Zoomin, a “knowledge orchestration” platform that helps users extract answers from enterprise documentation, today revealed it has raised $21 million. Investors include Salesforce Ventures, Bessemer Venture Partners, and Viola Growth, and the investment, which had been undisclosed before today, came in the form of several tranches starting in 2018.
Zoomin was founded in 2015 and has hubs in New York and Tel Aviv. The company aims to help businesses make their vast pools of technical content easier to find and more usable. Companies may have many thousands of manuals, guides, training paraphernalia, online community discussions, and more, but all this disparate content is typically created and managed by different teams, people, and systems, and often exists in silos. Zoomin “unifies” this content and delivers it in a more “intuitive and personalized way,” according to CEO and cofounder Gal Oron.
White label
Zoomin’s product can perhaps be crudely described as a white label search engine for enterprise product content, though Oron argues traditional federated search solutions focus on indexing content and taking users from their point of search to whatever external channel contains the results. Zoomin, on the other hand, can bring answers to the user wherever they conduct the search from.
“This means they don’t need to navigate across different sites and experience the fragmentation and drop-off that naturally accompanies this kind of ‘context switching,’” Oron told VentureBeat.
How Zoomin is used largely depends on what the customer needs from it. It could be a standalone technical resource center, perhaps something akin to a companywide intranet or even a public portal, transforming disparate static content into a dynamic search interface replete with filters, auto-suggestions, recommendations, and more. Or it could be a widget that offers content relevant to the context of a given situation, baked into the customer’s own applications, such as a customer relationship management (CRM) tool.
“In some cases, customers replace their existing portals with Zoomin, in other cases they keep their portal but use Zoomin to create an enhanced, intuitive, personalized experience,” Oron added.
Zoomin ships with various integration options, including REST APIs, JavaScript APIs, and command line interfaces (CLIs). It also offers prebuilt apps that can be downloaded, customized, and integrated with Salesforce or ServiceNow.
Under the hood, Zoomin says it uses both supervised and unsupervised machine learning (ML) models, developed and trained in-house, alongside off-the-shelf ML services.
“Zoomin’s knowledge graph ties together enterprise content, users, and interactions, powering the platform’s text analysis and classification, dynamic ranking, content recommendations, and predictive insights,” Oron explained.

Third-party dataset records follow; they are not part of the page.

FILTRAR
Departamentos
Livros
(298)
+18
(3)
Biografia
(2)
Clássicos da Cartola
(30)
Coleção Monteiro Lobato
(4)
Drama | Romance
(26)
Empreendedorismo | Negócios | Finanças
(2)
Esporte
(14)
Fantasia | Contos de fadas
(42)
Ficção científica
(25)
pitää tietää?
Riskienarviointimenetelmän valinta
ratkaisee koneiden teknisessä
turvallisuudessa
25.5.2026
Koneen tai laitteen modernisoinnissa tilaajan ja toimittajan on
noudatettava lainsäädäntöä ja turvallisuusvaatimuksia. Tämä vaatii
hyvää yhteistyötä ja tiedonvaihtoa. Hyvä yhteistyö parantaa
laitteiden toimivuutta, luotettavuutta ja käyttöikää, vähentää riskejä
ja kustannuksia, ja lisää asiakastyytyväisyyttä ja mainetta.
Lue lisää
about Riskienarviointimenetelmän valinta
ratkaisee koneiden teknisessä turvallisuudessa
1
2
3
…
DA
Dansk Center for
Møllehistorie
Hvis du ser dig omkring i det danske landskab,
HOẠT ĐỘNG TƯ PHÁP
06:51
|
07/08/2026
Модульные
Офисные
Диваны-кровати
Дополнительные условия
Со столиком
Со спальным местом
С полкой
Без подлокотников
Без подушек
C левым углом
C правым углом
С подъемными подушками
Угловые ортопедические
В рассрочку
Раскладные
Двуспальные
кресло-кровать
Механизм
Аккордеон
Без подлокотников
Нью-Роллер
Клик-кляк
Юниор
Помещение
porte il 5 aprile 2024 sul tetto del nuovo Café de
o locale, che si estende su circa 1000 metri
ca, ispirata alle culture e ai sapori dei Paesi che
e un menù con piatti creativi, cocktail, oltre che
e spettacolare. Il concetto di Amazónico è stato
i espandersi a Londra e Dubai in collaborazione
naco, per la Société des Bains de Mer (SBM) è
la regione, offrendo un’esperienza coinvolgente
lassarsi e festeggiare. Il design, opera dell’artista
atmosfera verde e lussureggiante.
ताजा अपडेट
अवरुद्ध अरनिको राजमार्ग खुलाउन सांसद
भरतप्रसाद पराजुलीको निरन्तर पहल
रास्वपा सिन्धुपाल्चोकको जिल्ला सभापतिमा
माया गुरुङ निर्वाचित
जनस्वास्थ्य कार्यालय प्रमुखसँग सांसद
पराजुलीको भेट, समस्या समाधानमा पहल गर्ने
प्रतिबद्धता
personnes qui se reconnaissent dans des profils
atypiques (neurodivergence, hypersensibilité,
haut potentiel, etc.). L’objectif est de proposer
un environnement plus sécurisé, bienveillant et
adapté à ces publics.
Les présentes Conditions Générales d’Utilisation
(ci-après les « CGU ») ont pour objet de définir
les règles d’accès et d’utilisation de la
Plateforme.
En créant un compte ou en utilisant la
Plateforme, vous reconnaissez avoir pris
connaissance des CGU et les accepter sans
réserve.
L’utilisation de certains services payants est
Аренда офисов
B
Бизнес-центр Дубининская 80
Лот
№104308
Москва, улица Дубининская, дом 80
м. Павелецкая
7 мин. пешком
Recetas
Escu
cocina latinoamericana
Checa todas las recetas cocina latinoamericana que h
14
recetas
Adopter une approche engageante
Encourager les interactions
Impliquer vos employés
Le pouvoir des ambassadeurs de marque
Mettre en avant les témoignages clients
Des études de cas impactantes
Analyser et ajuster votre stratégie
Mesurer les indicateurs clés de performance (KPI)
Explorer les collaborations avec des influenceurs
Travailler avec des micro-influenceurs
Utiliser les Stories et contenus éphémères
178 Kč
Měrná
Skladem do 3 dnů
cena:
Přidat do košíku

Analytics also play a sizable role in Zoomin’s offering, including “traffic insights,” which detail where traffic is coming from (including the referring domain and location); “content insights,” which surfaces which topics and publications receive the most engagement; and “search insights,” which gives companies search pattern data that can be used to tweak the UX.
“These insights are designed to help our customers understand what users are searching for, learn which search terms are yielding no results, analyze the usage of search filters, and more,” Oron added.
Although Zoomin has operated fairly under the radar, it has amassed a number of notable clients, including now Adobe-owned Workfront, Chinese hospitality giant Shiji, and cybersecurity veteran Imperva.
Zoomin was entirely bootstrapped up until Bessemer’s inaugural investment in 2018, which was followed by Salesforce Ventures’ investment in 2019. Both VC firms reinvested in the startup this year, alongside Israel’s Viola Growth.